Unpublished, handwritten, signed letter addressed to critic Charles EstienneParis 8 January 1953 | 21 x 27 cm | 1 page and a few lines on one leaf
Unpublished, handwritten, signed letter from André Breton addressed to critic Charles Estienne; one page and a few lines in black ink on a paper from the à l'étoile scellée gallery.Two transverse folds from having been sent, a small corner missing in the upper right margin.
Very beautiful letter giving an account of the death of one of André Breton's dearest friends and of his quarrel with Albert Camus.

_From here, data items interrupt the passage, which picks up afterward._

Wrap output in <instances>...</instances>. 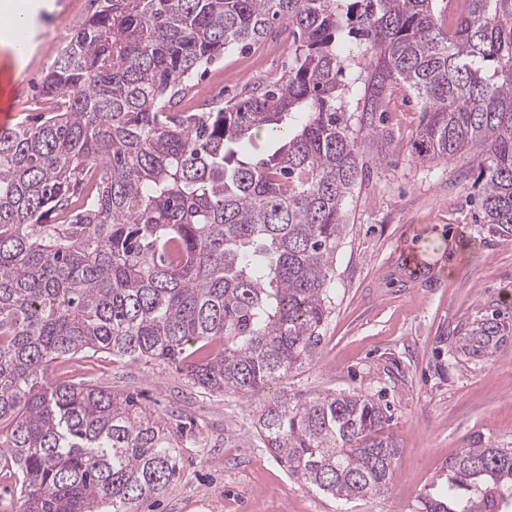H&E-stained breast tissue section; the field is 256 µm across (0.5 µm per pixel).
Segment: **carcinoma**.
<instances>
[{
	"mask_svg": "<svg viewBox=\"0 0 512 512\" xmlns=\"http://www.w3.org/2000/svg\"><path fill=\"white\" fill-rule=\"evenodd\" d=\"M49 67L57 114L0 131V473L18 512H137L180 474V437L130 394L48 384L75 354L171 363L260 398L318 357L336 247L393 89L415 159L477 167L479 218L512 240V0H92ZM288 31V70L217 109L172 112L224 52ZM356 51L350 52L349 42ZM279 143L246 157L260 137ZM52 212L65 215L48 223ZM512 343V301L462 322L458 354ZM359 394H284L257 432L341 502L384 495L398 444ZM416 512H508L512 448H467Z\"/></svg>",
	"mask_w": 512,
	"mask_h": 512,
	"instance_id": "cac0c4a2",
	"label": "carcinoma"
}]
</instances>
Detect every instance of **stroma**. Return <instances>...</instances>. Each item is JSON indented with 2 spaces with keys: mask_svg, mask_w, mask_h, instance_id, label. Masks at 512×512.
Returning a JSON list of instances; mask_svg holds the SVG:
<instances>
[{
  "mask_svg": "<svg viewBox=\"0 0 512 512\" xmlns=\"http://www.w3.org/2000/svg\"><path fill=\"white\" fill-rule=\"evenodd\" d=\"M37 2L35 48L24 64L0 45V71L17 87L15 111L26 123L49 112L41 86L57 40L72 37L94 9L91 0L78 13ZM290 52L287 39L270 37L260 52L225 53L199 77V98H237L245 85L279 76ZM418 123L414 98H398L386 114L394 135L386 162L374 165L366 151L369 173L336 248V301L320 354L281 385L305 396L358 392L386 405L383 433L400 447L390 493L343 503L310 490L264 447L256 402L204 393L170 365L105 354L51 363L48 382L91 378L137 394L168 421H193L197 436L183 445L179 478L139 512H413L443 481L446 459L467 448H512V345L461 360L443 342L485 302L512 292V240L480 224L476 169L412 159Z\"/></svg>",
  "mask_w": 512,
  "mask_h": 512,
  "instance_id": "obj_1",
  "label": "stroma"
}]
</instances>
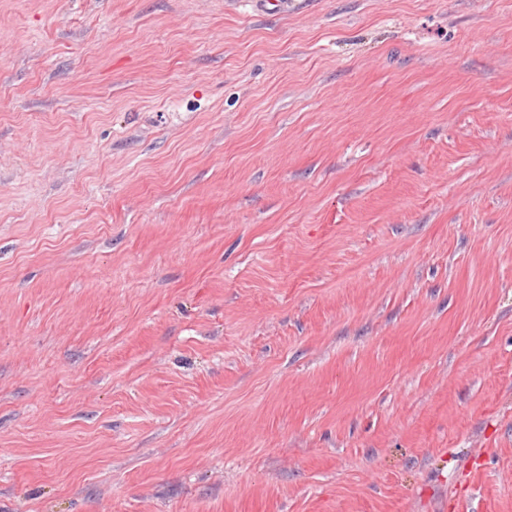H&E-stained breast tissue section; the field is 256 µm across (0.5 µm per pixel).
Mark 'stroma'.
<instances>
[{"instance_id": "1", "label": "stroma", "mask_w": 512, "mask_h": 512, "mask_svg": "<svg viewBox=\"0 0 512 512\" xmlns=\"http://www.w3.org/2000/svg\"><path fill=\"white\" fill-rule=\"evenodd\" d=\"M0 512H512V0H0Z\"/></svg>"}]
</instances>
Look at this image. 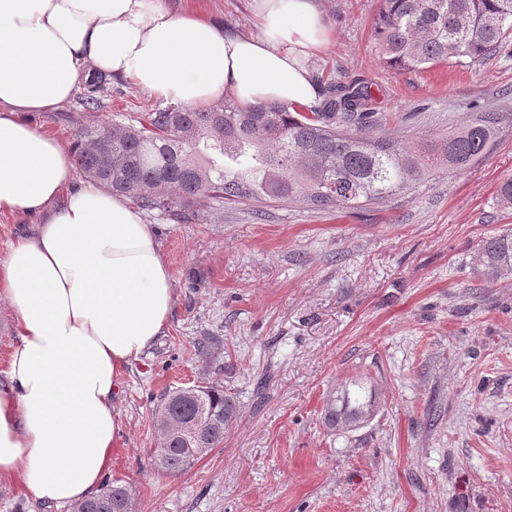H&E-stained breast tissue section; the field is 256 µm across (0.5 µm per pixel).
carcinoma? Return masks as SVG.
I'll return each mask as SVG.
<instances>
[{"label":"carcinoma","mask_w":512,"mask_h":512,"mask_svg":"<svg viewBox=\"0 0 512 512\" xmlns=\"http://www.w3.org/2000/svg\"><path fill=\"white\" fill-rule=\"evenodd\" d=\"M374 37L383 62L412 70L448 62L474 66L500 52L512 37V0H380ZM107 75H91L82 105L89 112L73 134L81 174L133 199L143 210L177 222L198 221L226 204L286 205L296 198L319 208L358 209L426 180L443 165L461 172L486 154L512 116L477 112L470 123L426 148L377 134L371 87L359 79L331 82L308 112L275 103L241 109L226 97L207 109L158 105L138 124L100 123ZM112 158L107 163L106 158ZM486 275L512 274V233L485 241ZM164 393L157 409L175 422H192L214 449L238 414L236 397L222 386H199L200 402ZM375 401L345 390L326 401L331 430L369 421ZM154 468L178 475L190 468L192 449L165 426ZM129 486L107 482L74 505L80 512H121Z\"/></svg>","instance_id":"cac0c4a2"}]
</instances>
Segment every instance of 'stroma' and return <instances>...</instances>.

Breton tells his friend about the death of the Surrealist Czech artist Jindřich Heisler: “Your letter spoke of those days where it seemed “that there was only just enough fire to live”: on Monday there was far from enough fire, when it reached me: one of my two or three best friends, Heisler, taken suddenly unwell on his way to mine on Saturday, had to be hospitalised urgently and I had just received the pneumatic from Bichat telling me of his death. The event, no less inconceivable than accomplished, left me distraught for a long time: there was no-one more exquisite than he, putting more warmth into everything he did, the most constant of which was to lighten and embellish those whom he loved.” The two poets were indeed very close: Heisler participated, alongside Breton, in the launch of Néon in 1948 and supported him during a period of depression, accompanying him with other friends to the Île de Sein. “The beginning of 1953 was overshadowed by the death of Jindřich Heisler (4 January). Loyal among the faithful, he “lived entirely for Surrealism” according to Breton, who pays tribute to his activity as a leader: “This is how he was between 1948 and 1950, the soul of
Néon, and until his last moments the greatest bearer of projects that, as if by magic, his talent gave him the means to achieve.”” (Henri Béhar,
André Breton)
In this letter, laden with pain, Breton suddenly makes reference to
L'Homme révolté by Albert Camus, published two years earlier: “Come on, it is not yet the time in the rebellion that I will succeed in introducing the “measure” that M. Camus kindly preaches to us.” The two writers met in New York at the end of March 1946 when Camus was invited to the United States for a conference tour as a representative of
Combat. “The two agree on the best way to preserve the testimony of certain men free from ideological distortions. They dream of a kind of pact by which people of their calibre would commit to not join any political party, to fight against the death penalty, to never claim any credit whatsoever.” (ibid.) With other intellectuals, they founded the Rassemblement démocratique révolutionnaire (RDR) in 1948; but the idyll ended a couple of years later, in the autumn of 1951, when Camus published “Lautréamont et la banalité”, an extract from his
Homme révolté, which was published later. Breton was extremely hurt and responded to him in an article entitled “Sucre jaune” (in
Arts):
“This article [...] testifies to the part [of Camus], for the first time, for an indefensible moral and intellectual position. (...) He only wants to see a “guilty” adolescent in Lautréamont, whom he - in his capacity as an adult - must discipline. He goes as far as to find him in the second part of his work: Poésies, a deserved punishment. According to Camus, Poésies would be but a mass of “laborious banalities” (...) It could still be worse if the destitution of these views did not intend to promote the most suspect thesis in the world, which is that “absolute revolt” can generate only the “taste for intellectual enslavement”. This is a completely gratuitous, ultra-defeatist statement, which must incur even more contempt than its false demonstration.” Thus, two years later, Breton still holds out against Camus' crime of lese-majesty towards that which Breton constructed as the father of surrealism, but even more, this allusion to Camus' pacifist philosophy, bearing witness to the incompatibility between a thought of moderation and a poetry of revolution.
Exceptional melancholic letter on the disappearance of beings and the surrealist spirit in this post-war world, but written on the letterhead of André Breton's new gallery,
L'étoile scellée, which will succeed in reviving the surrealist phoenix.